Virtual Expression Arrays and Expression Array Cross Hybridization

    In anticipation of expanded application of gene expression technology at UTSW (i.e. DNA microarrays and DNA hybridization chips), we have computed virtual expression arrays (VEAs) for the 6,217 open reading frames (ORFs) of S. cerevisiae by searching for sequence similarity to the GenBank expressed sequence tag (EST) database. We envision two basic uses for the VEA: First, as a means of comparing experimental expression data to compiled database information. Second, as a method of quantifying possible cross-hybridization of products on microarrays.

    The visualized arrays are keyed by similarity (color) and number of similarities (intensity).  We have found that: 

 

    1) ~60% of all yeast ORF sequences have similarity (with P(N)<10^-10) to some mammalian ESTs in the database

    2) the density of hits are uniformly distributed on the yeast chromosomes, except that chromosome 3 is anomalously low and chromosome 11 is high

    3) the percentage of hits to yeast ORFs when sorted according to human tissue type are over represented in colon, neuron, thyroid, and testis cDNAs and under represented in fetus, prostate, and spleen.

 

Pictures of various VEAs are available.

    We have compiled VEAs using the yeast ORFs as the "virtual chip "and "captured" cDNAs from various cancer types.  For example, as of 1/98, there are 173 different yeast genes with EST hits after probing with lung cancer cDNA sequences.  Thus, VEA has the capability of providing the researcher with a current update relative to the yeast genome of the entire CGAP effort for all deposited normal tissue, cancer or preneoplasia cDNAs, from our WWW site (http://www.pompous.swmed.edu/estarray.htm).  By extension it is possible to develop virtual chips based on other platforms (e.g. a particular human chromosome region) to interrogate the EST database.  Finally, it will be important to validate and compare virtual with actual expression levels for the various cancers.

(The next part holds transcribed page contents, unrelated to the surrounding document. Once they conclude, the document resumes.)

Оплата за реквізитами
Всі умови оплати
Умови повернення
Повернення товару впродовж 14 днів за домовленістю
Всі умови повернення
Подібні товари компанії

After having computed  the VEA, we have also conducted validation research.  For example above is a VEA for mouse cardiac against a yeast array.  the graph shows actual experimental data of a cross hybridization experiment.  The data indicate that most of the 6,200  genes of yeast show the ability to corss hybridize with mouse (under low stringency).  One the graph, mRNA expression signal extracted from normal mouse heart is on the Y-axis and the mRNA signal from hypertrophic mouse heart is on the X-axis.  Important here is that this method has assisted us to identify many varying homologous genes that potentially could be used to construct dedicated arrays for heart disease analysis.

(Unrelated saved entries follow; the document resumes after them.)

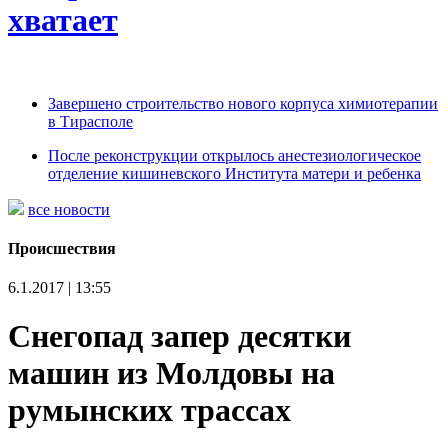
хватает
Завершено строительство нового корпуса химиотерапии
в Тирасполе
После реконструкции открылось анестезиологическое
отделение кишиневского Института матери и ребенка
все новости
Происшествия
6.1.2017 | 13:55
Снегопад запер десятки
машин из Молдовы на
румынских трассах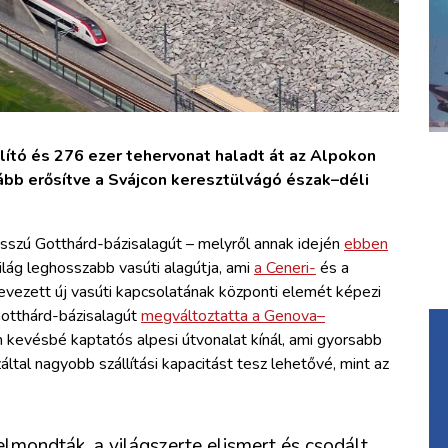
lító és 276 ezer tehervonat haladt át az Alpokon
bb erősítve a Svájcon keresztülvágó észak–déli
osszú Gotthárd-bázisalagút – melyről annak idején
ebben
ilág leghosszabb vasúti alagútja, ami
a Ceneri-
és a
vezett új vasúti kapcsolatának központi elemét képezi
Gotthárd-bázisalagút
megváltoztatta a Genova–
 kevésbé kaptatós alpesi útvonalat kínál, ami gyorsabb
tal nagyobb szállítási kapacitást tesz lehetővé, mint az
lmondták, a világszerte elismert és csodált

    The use of expression and DNA re-sequencing arrays is expanding.  To date these arrays have consisted of genes of whole genomes (yeast, mTB, etc.) or collections of cDNA clones, often selected at random.  To make maximum use of information and to enable the ability to construct arrays for a unique purpose with a smaller number of array members to control cost and eliminate unused data, we have begun to design these arrays by computer.  A code that will design arrays for any purpose based on keyword searches into many databases, and then linking the data with our PRIMO oligo design codes and others, we will be able to automatically and rapidly design arrays, ready then for construction.  On the left is one component of the analysis, the identification of array members that could cross hybridize among themselves, diluting the value of the data.  This is the results of a analysis of one yeast gene for sequence homology to other genes in the yeast genome.  Our code seeks to minimize this overlap.